Le danger serait pour lui une redoutable convergence des oppositions. L église catholique, les ONG, leurs médias et leurs relais locaux et internationaux, l opposition politique, une partie de la majorité s étant ralliée à l opposition et l opposition extérieure armée.
C est seul le chemin par lequel je verrais le retour en grâce des renégats de l AFC pour négocier une amnistie et des postes par une alliance avec toutes les oppositions coalisées contre le pouvoir.
Une possible crise politique majeure, comme il y en a désormais tous les 10 ans dans ce pays peut rebattre les cartes plus tôt que prévu. Mais l’ivresse du pouvoir engourdie bien souvent la lucidité de ses détenteurs.
La modification de la Constitution ou la deuxième passation pacifique du pouvoir va faire rentrer le pays dans une période de grande incertitude. Ça sera un virage dur à négocier. Il faudra pour Felix quoi qu’il décide des hommes solides et loyaux. Je n en vois pas bcp dans son entourage.
Le pouvoir doit faire très attention avc les alliés de l Union sacrée.
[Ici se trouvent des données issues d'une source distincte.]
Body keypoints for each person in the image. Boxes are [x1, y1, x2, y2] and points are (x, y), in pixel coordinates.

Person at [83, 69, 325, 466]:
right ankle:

Ces gens soutiennent Felix comme la corde soutient le pendue.
Faire une primaire de 3 des présidents du praesidium de l Union sacrée signifie aux yeux des adversaires que le président n a pas voulu ou réussi à trancher le problème des ambitions de ses alliés.
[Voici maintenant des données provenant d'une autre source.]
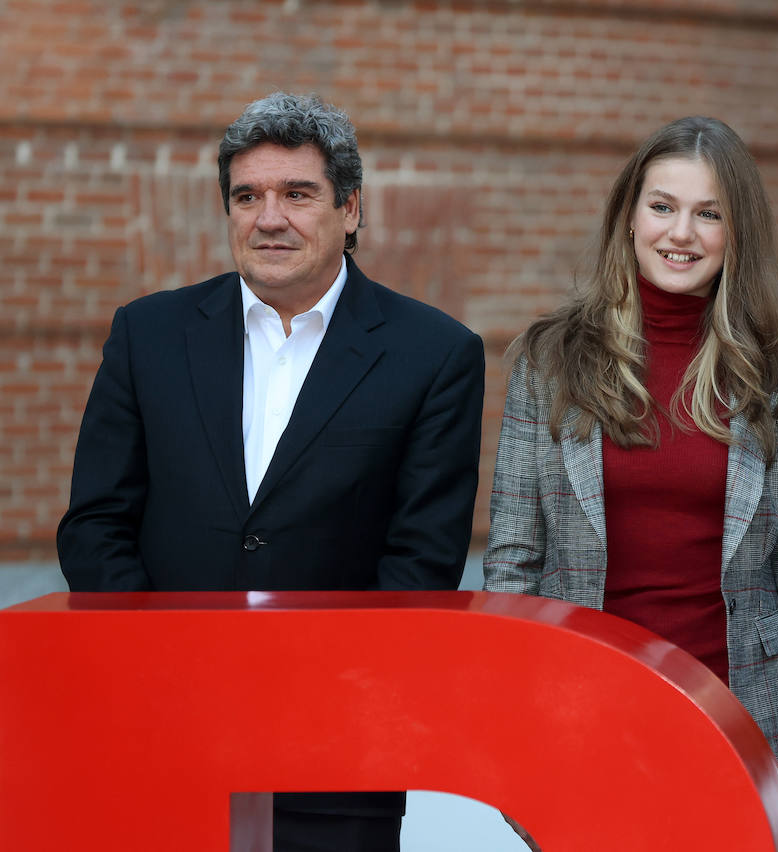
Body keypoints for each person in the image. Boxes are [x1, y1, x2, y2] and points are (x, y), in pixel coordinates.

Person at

C est un signe avant-coureur d absence d autorité.
L immense masse hétéroclite des membres de l Union sacrée est aussi une faiblesse avant d être un handicap.
Le pouvoir dominant de Tshilombo qui fait ce qu’il veut et l’opposition dominée et inexistante : la population ne croit plus aux opposants, le rapport de force c’est Corneil Nangaa qui a recruté et entraîné des bataillons de huit mille militaires, bien disciplinés qui se comportent très bien envers la population contrairement aux FARDC qui sont armées et complètement abandonnées par leur hiérarchie et par l’Etat congolais semant la violence dans la population déjà meurtrie.